### Exercise instructions
Look through the entries for the string "cookies", and copy each line that holds it.

### Entries provided
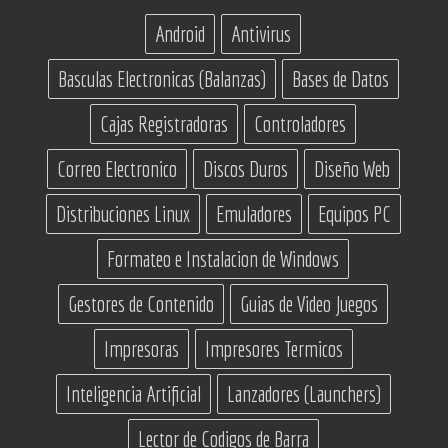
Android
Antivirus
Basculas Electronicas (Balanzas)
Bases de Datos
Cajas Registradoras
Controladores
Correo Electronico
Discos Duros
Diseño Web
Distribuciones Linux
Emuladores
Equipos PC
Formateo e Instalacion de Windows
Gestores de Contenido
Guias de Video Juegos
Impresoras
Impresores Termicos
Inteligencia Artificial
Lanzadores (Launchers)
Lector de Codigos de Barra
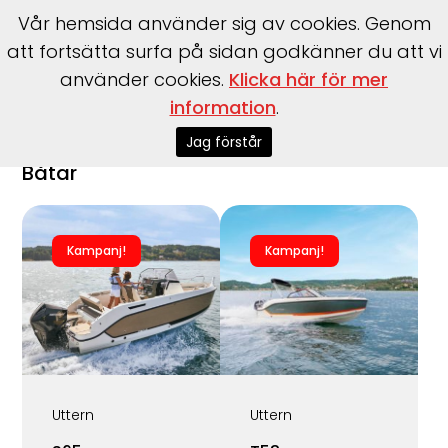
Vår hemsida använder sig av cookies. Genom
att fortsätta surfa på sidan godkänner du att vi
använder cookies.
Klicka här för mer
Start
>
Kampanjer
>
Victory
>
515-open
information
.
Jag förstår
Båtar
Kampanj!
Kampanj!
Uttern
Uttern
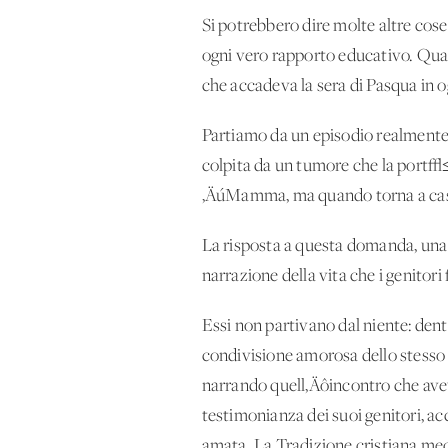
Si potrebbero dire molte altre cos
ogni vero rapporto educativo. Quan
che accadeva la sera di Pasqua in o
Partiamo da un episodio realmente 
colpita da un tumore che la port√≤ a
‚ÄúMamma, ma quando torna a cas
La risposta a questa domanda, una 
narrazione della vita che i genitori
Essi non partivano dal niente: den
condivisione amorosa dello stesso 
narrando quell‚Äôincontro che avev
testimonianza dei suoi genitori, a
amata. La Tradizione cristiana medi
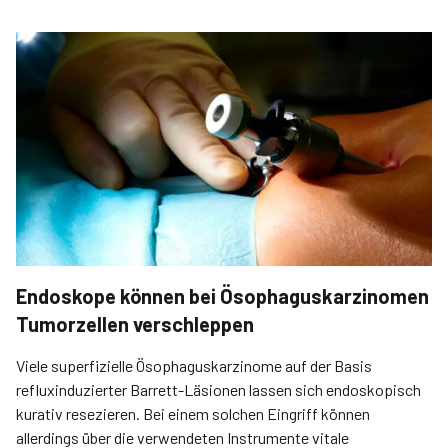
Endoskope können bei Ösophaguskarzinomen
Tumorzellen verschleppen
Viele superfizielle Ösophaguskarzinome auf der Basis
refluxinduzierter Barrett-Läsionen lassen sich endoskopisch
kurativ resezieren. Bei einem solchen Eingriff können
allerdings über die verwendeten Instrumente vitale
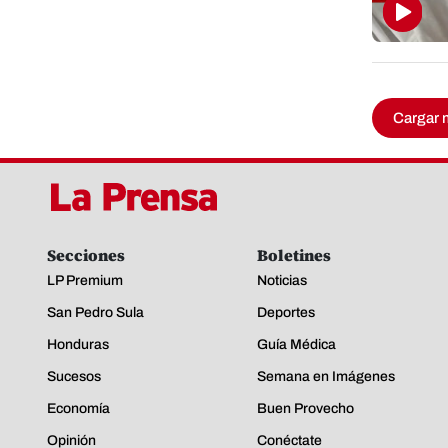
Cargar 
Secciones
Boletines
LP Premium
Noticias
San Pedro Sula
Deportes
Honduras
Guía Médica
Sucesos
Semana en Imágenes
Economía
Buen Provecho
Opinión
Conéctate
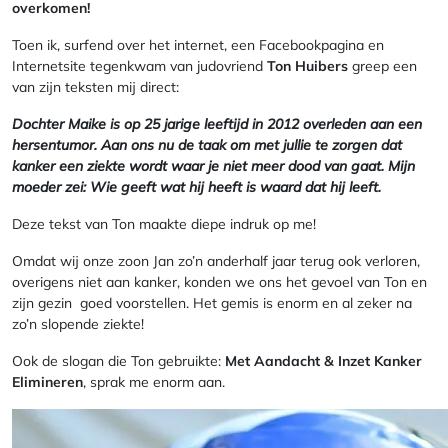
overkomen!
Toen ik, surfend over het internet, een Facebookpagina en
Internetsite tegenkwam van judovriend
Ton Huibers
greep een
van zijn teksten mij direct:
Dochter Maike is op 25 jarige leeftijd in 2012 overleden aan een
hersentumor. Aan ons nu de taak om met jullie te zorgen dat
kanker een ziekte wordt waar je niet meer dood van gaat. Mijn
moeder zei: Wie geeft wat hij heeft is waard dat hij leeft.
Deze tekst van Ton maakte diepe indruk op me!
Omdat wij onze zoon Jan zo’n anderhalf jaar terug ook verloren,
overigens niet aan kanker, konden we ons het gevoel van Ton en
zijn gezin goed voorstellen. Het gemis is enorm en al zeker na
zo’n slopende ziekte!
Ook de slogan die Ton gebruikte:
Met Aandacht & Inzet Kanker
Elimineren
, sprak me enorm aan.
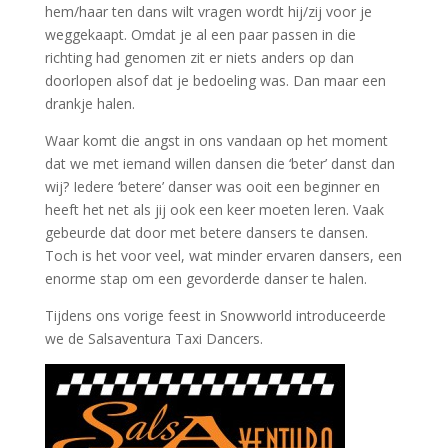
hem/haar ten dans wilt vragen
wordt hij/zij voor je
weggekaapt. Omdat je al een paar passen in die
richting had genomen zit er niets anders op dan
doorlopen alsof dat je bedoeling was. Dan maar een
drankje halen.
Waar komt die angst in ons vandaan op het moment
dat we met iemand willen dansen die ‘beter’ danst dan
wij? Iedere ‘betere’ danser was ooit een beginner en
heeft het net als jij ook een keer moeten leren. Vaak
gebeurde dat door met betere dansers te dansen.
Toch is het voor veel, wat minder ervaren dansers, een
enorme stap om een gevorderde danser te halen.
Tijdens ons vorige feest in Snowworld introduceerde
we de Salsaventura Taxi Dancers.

### Your solution
Vår hemsida använder sig av cookies. Genom
använder cookies.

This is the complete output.